■ WHAT YOU SHOULD DO
Can you echo every one of the rows below word for word, leaving the pictures out?

(Source records)
* * * *

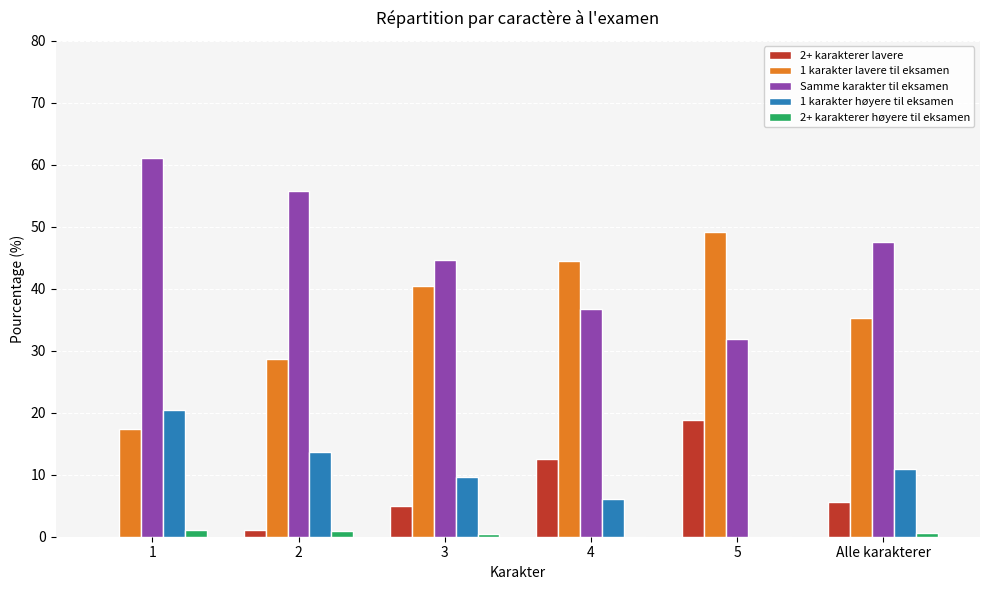

What value does the 2+ karakterer høyere til eksamen series have at Alle karakterer?

0.6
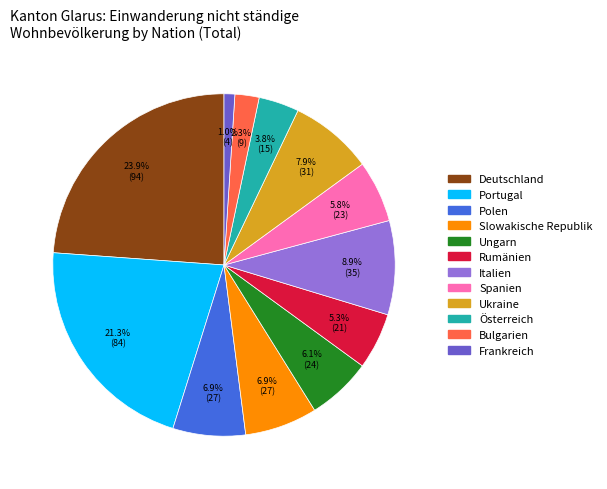

How many segments does this pie chart have?

12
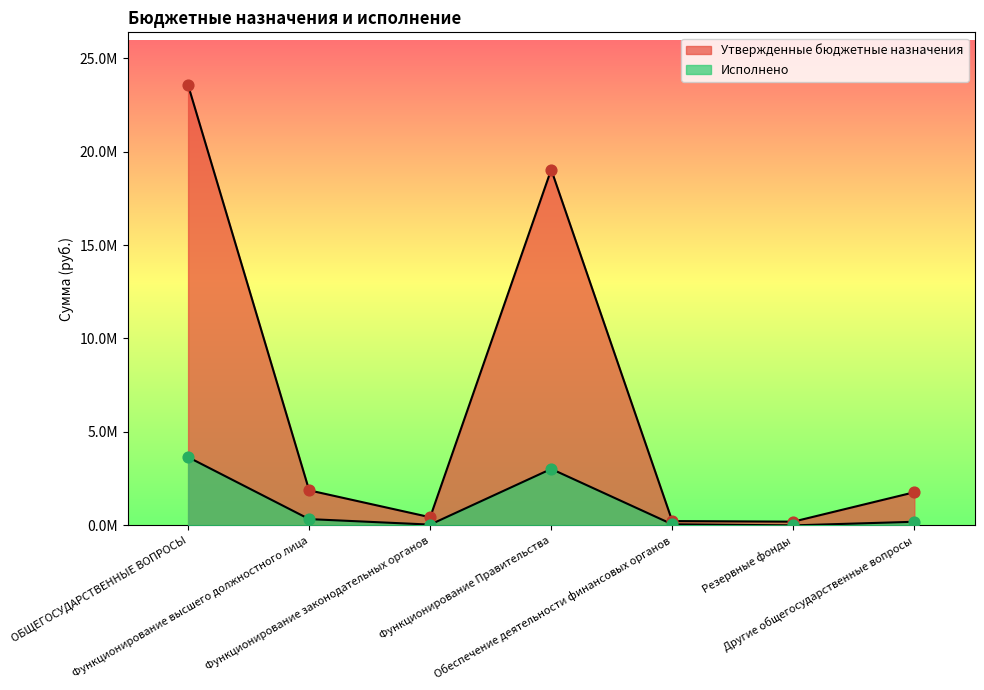

Which series contains the highest Y value?

Утвержденные бюджетные назначения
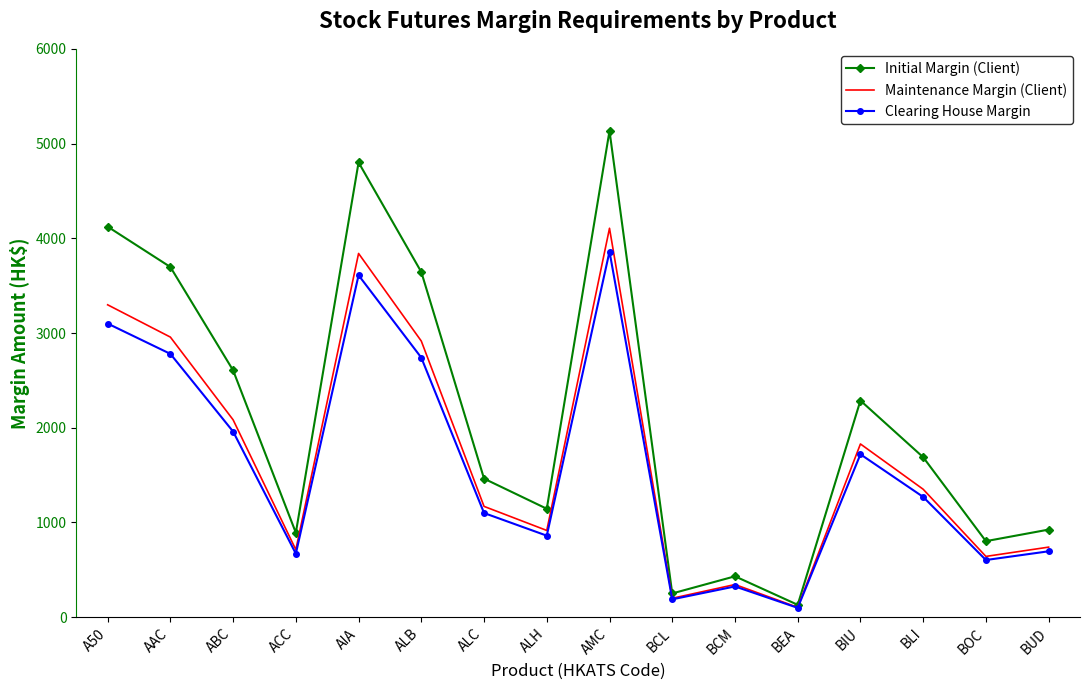

Is the value of Clearing House Margin at BLI greater than the value of Initial Margin (Client) at ACC?

Yes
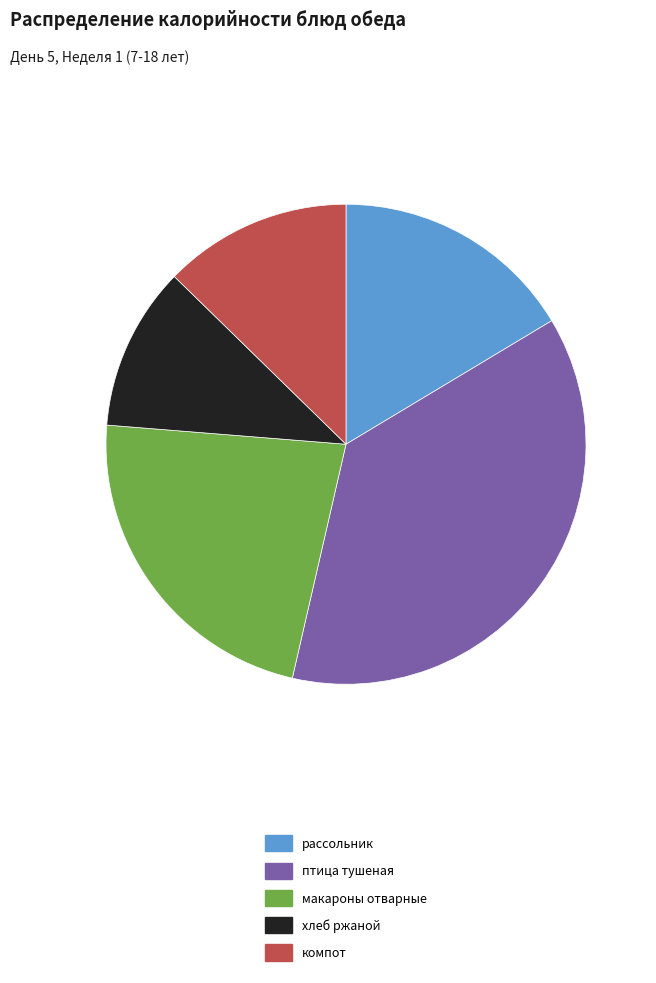

What is the largest slice in the pie chart?

птица тушеная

* * * *

■ TASK SOLUTION
What value does the 2+ karakterer høyere til eksamen series have at Alle karakterer?

0.6

How many segments does this pie chart have?

12

Which series contains the highest Y value?

Утвержденные бюджетные назначения

Is the value of Clearing House Margin at BLI greater than the value of Initial Margin (Client) at ACC?

Yes

What is the largest slice in the pie chart?

птица тушеная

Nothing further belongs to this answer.